Porém, entre fatos e versões, uma verdade se impunha: a Constituição concedia ao grande Rui, e a todos os outros brasileiros, fossem quais fossem as suas ideias – certas ou erradas, agradáveis ou desagradáveis, inofensivas ou perigosas – a mais plena liberdade de expressão. Contanto que não empunhasse armas de fogo, Rui tinha o direito constitucional de lançar mão de sua arma mais letal: a palavra livre. E o Supremo Tribunal Federal sabia que, por mais antidemocráticas e golpistas que as palavras de Rui pudessem soar aos ouvidos da elite, antidemocrático e golpista mesmo era negar-lhe o uso da voz.
Também sabia a Suprema Corte que a proclamação daquela verdade que protegia Rui Barbosa separaria – para sempre – os verdadeiros democratas dos democratas de fachada; os amantes da justiça dos amantes das ideologias; os humildes dos soberbos. Porque é isso que a verdade faz: divide. Não porque isso seja da sua natureza. A verdade, em si, é inofensiva.
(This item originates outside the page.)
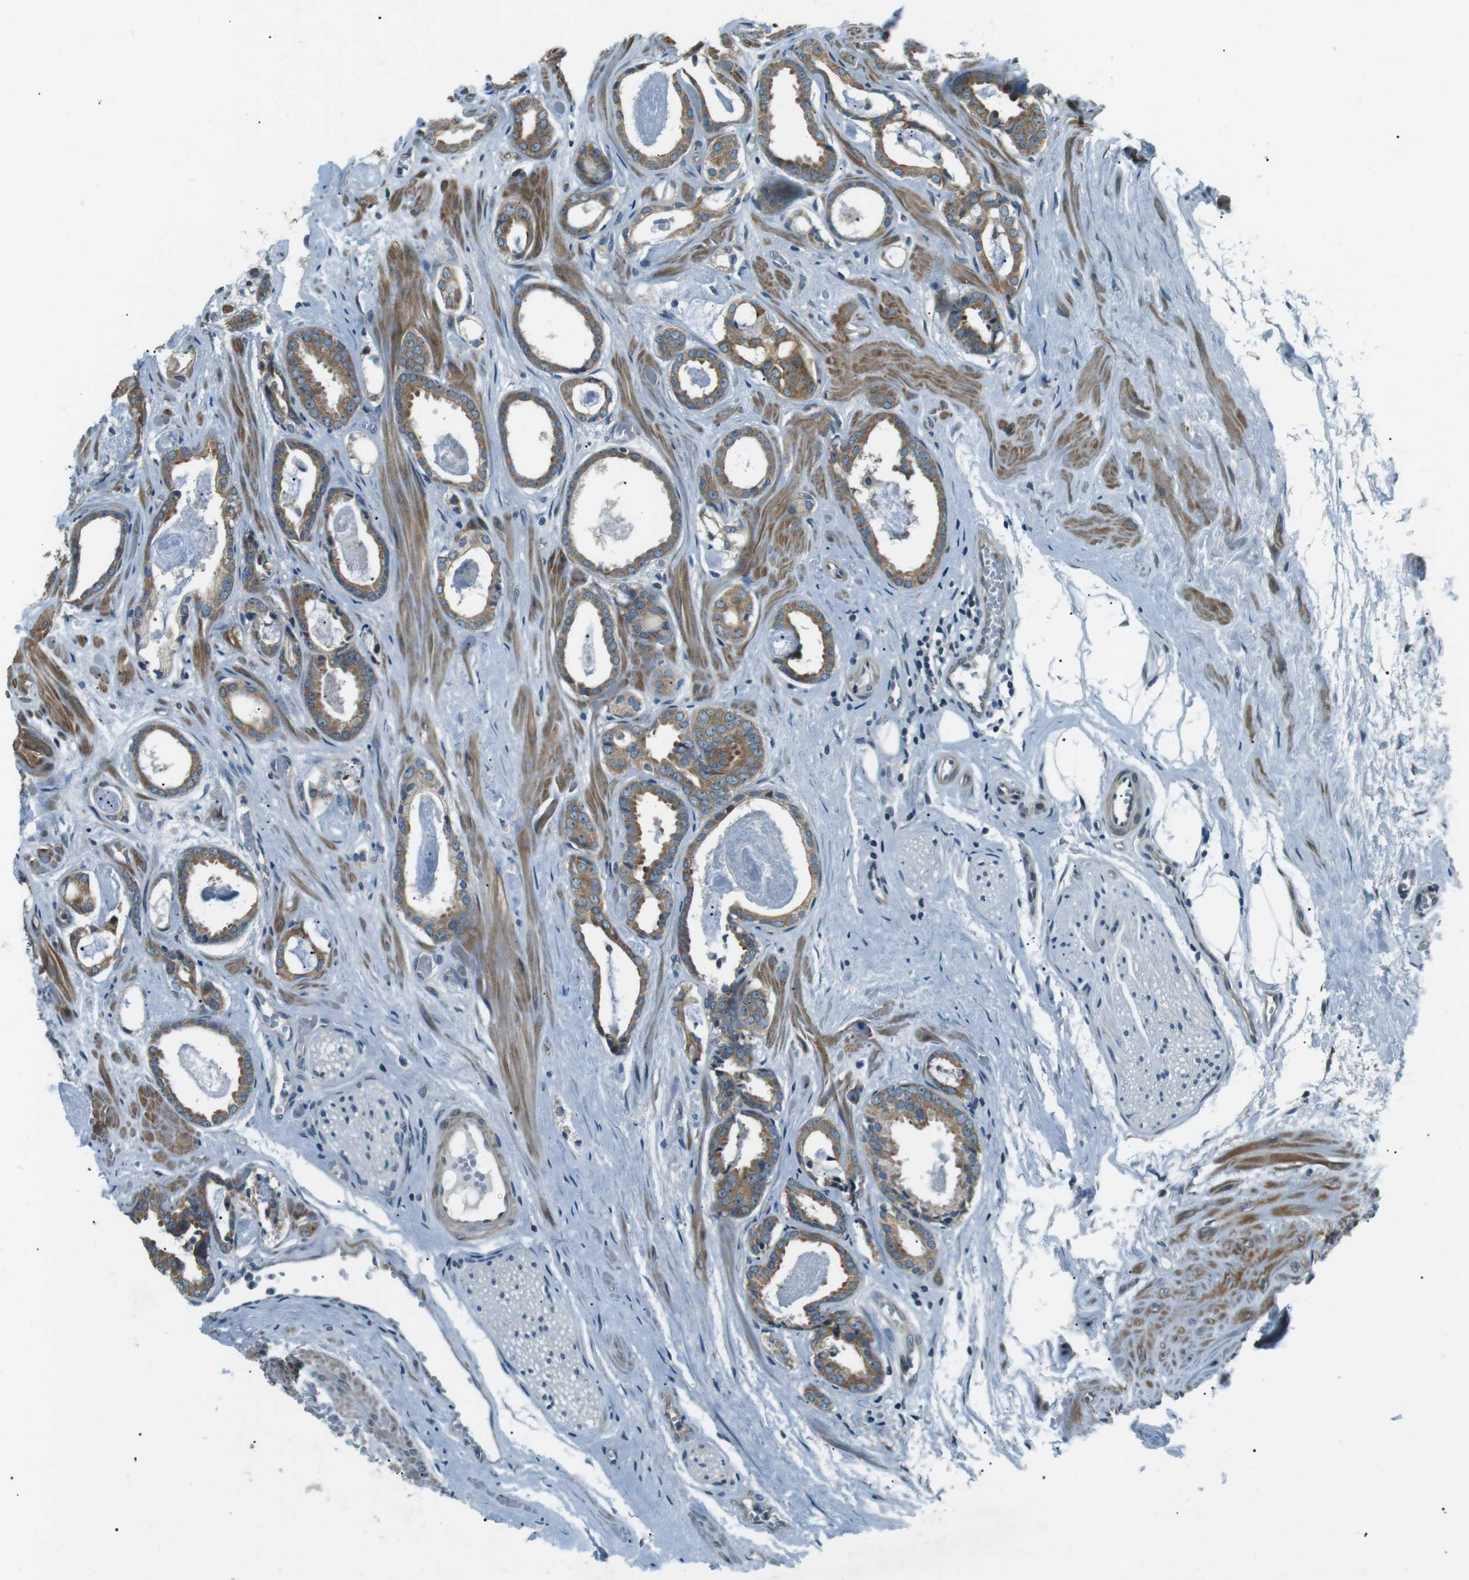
{"staining": {"intensity": "moderate", "quantity": ">75%", "location": "cytoplasmic/membranous"}, "tissue": "prostate cancer", "cell_type": "Tumor cells", "image_type": "cancer", "snomed": [{"axis": "morphology", "description": "Adenocarcinoma, Low grade"}, {"axis": "topography", "description": "Prostate"}], "caption": "Moderate cytoplasmic/membranous expression is present in about >75% of tumor cells in prostate cancer (adenocarcinoma (low-grade)).", "gene": "TMEM74", "patient": {"sex": "male", "age": 53}}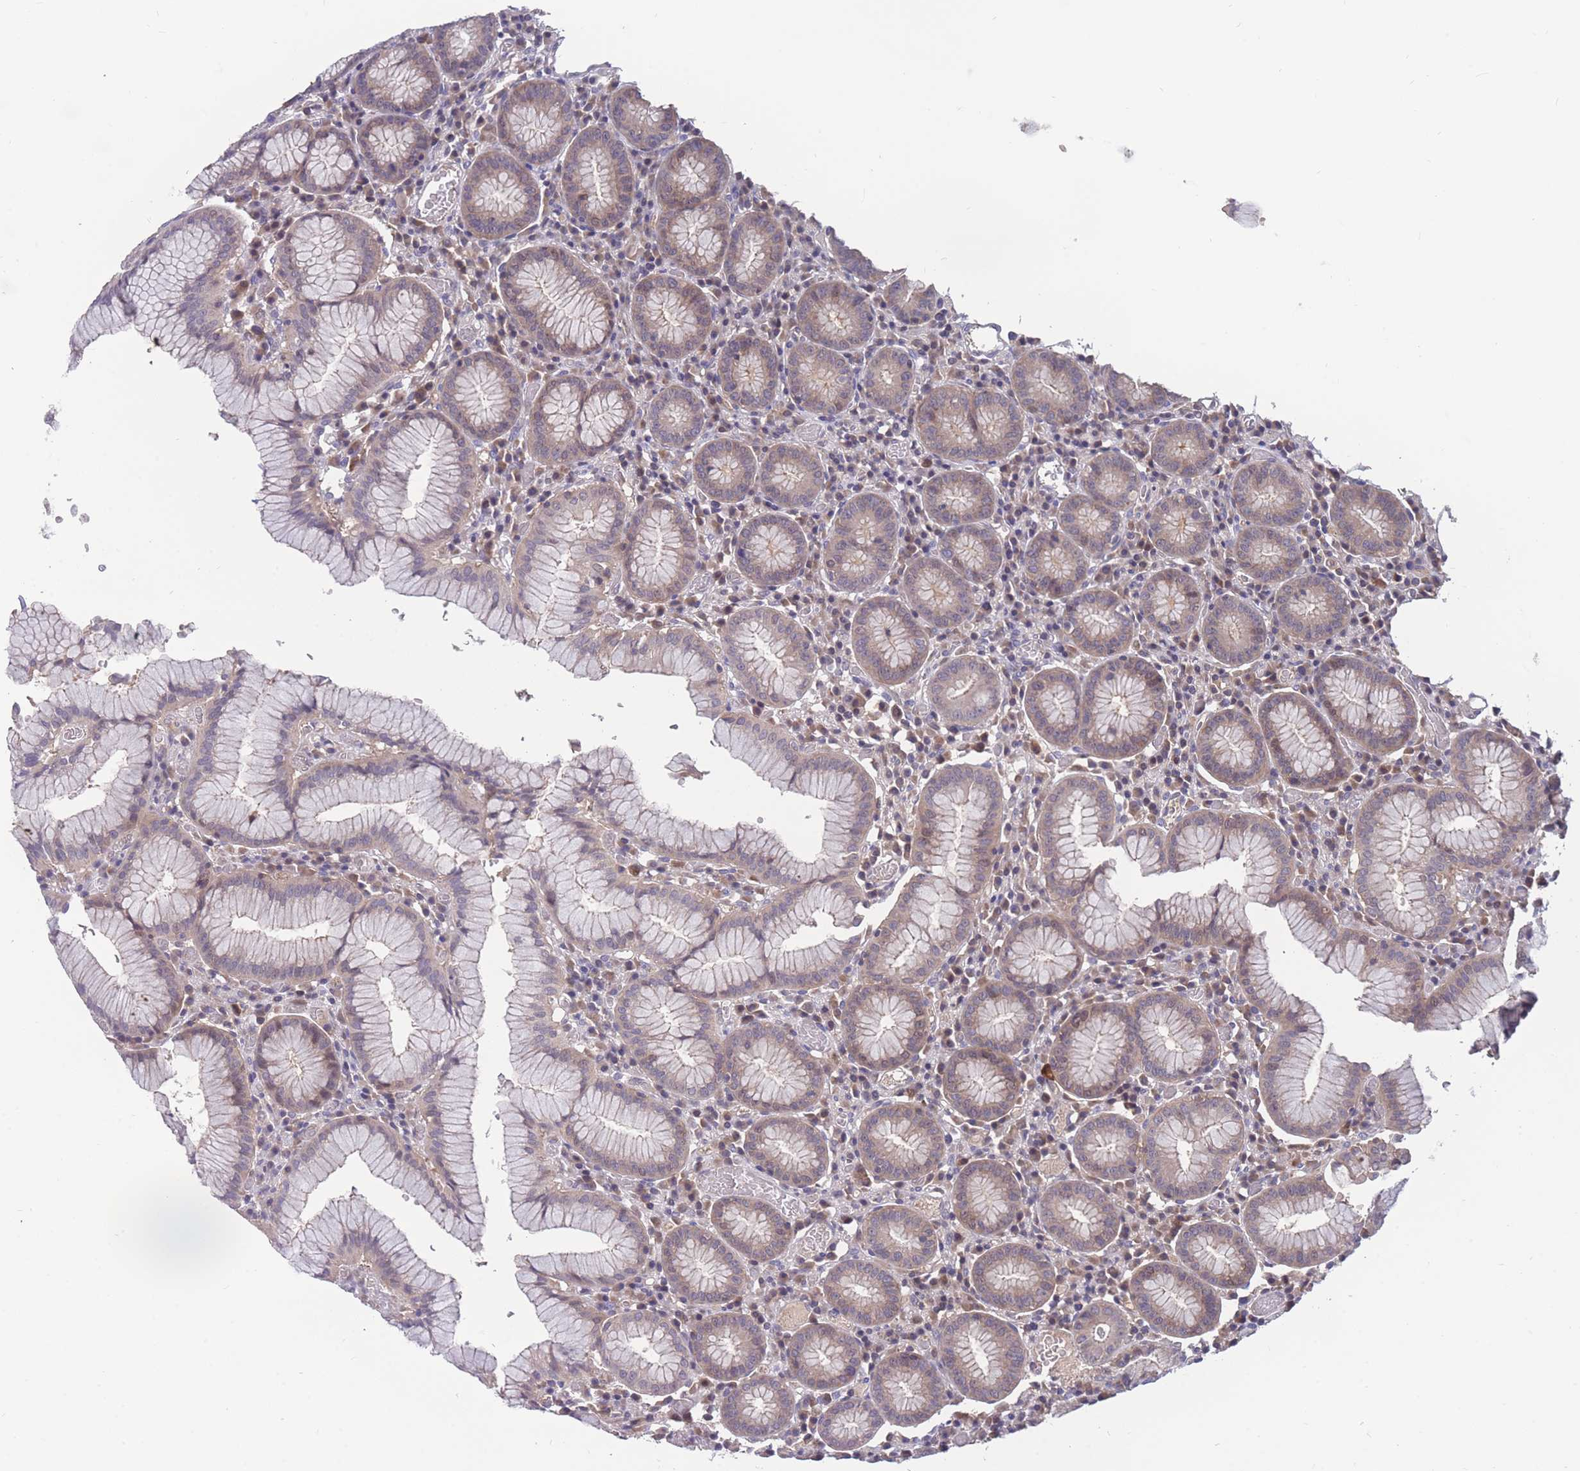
{"staining": {"intensity": "moderate", "quantity": "25%-75%", "location": "cytoplasmic/membranous"}, "tissue": "stomach", "cell_type": "Glandular cells", "image_type": "normal", "snomed": [{"axis": "morphology", "description": "Normal tissue, NOS"}, {"axis": "topography", "description": "Stomach"}], "caption": "Protein staining displays moderate cytoplasmic/membranous positivity in approximately 25%-75% of glandular cells in unremarkable stomach.", "gene": "UBE2NL", "patient": {"sex": "male", "age": 55}}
Mas porque alguns de nós, por não tolerarmos a ousadia inocente da verdade em não se dobrar às nossas vontades, criamos um universo paralelo por meio de uma manobra quântica: a de evitar olhar para a verdade, para que as funções de onda não se colapsem e a verdade jamais passe da potência ao ato.
A verdade é moral, e por isso ocupa todos os universos possíveis, especialmente aqueles que forem criados para eliminá-la, porque, neles, ela será o pano de fundo elementar, a razão de ser, a premissa negativa sobre a qual se construirão todas as mentiras necessárias para manter aquele universo de pé.
Sim, a verdade é tão escandalosamente objetiva, tão naturalmente evidente que, embora os físicos acreditem que cada um de nós habite o seu universo particular, e muito embora 100 anos tenham se passado desde a censura recaída (e levantada) sobre Rui Barbosa, todos vocês, enquanto me leem, possivelmente estão sentindo a mesma verdade se manifestar dentro de vocês a respeito de outros fatos mais atuais.
E é por isso que esse texto é incensurável. Porque a verdade não precisa ser dita. Ela simplesmente é. E, porque é, manifesta-se apesar de nós mesmos e dos universos de mentira que queiramos criar. Não há nada que os tiranetes do mundo possam fazer a respeito disso; aliás, se fizerem, apenas confirmarão que instintivamente sabem do que estamos falando e que, portanto, estamos falando da verdade.
Aquele respeitável Supremo Tribunal Federal dos tempos de Rui, repleto de homens sábios que era, preferiu ficar com o conforto desconfortável da verdade. Concedeu ao grande Rui Barbosa o salvo-conduto para falar – e, depois que Rui Barbosa falou, o Brasil nunca mais foi o mesmo.
Hoje, se por um mero acaso vivêssemos situação semelhante, poderíamos nos perguntar: queremos estar com a verdade ou queremos dividir o Brasil em dois universos, um dos quais eternamente condenado a se reconstruir todos os dias sobre a mentira que está em sua fundação? Queremos ser verdadeiros democratas, verdadeiros amantes da justiça e humildes diante da verdade, ou preferiremos estar com aqueles que desfilam cabeças reluzentes por fora enquanto obscuras por dentro, e que têm mãos com capacidade ímpar de manipular e subtrair? E, mais importante, podemos confiar que o Supremo Tribunal Federal tem compromisso com a democracia?
Somos livres para dar as nossas respostas, mas as contrárias à verdade serão sempre antinaturais, e, por isso, nos exilarão para sempre em universos paralelos que se devem criar e recriar, incansavelmente, todas as manhãs, mas que – como os regimes de mentira do século XX bem nos provaram – invariavelmente desabarão sob o próprio peso e em cima de nossas cabeças. Então: estaremos com a verdade, ou faremos aquela letra – o H, de Hermes da Fonseca?
Por Gustavo Rossetto Mendes Batista é advogado.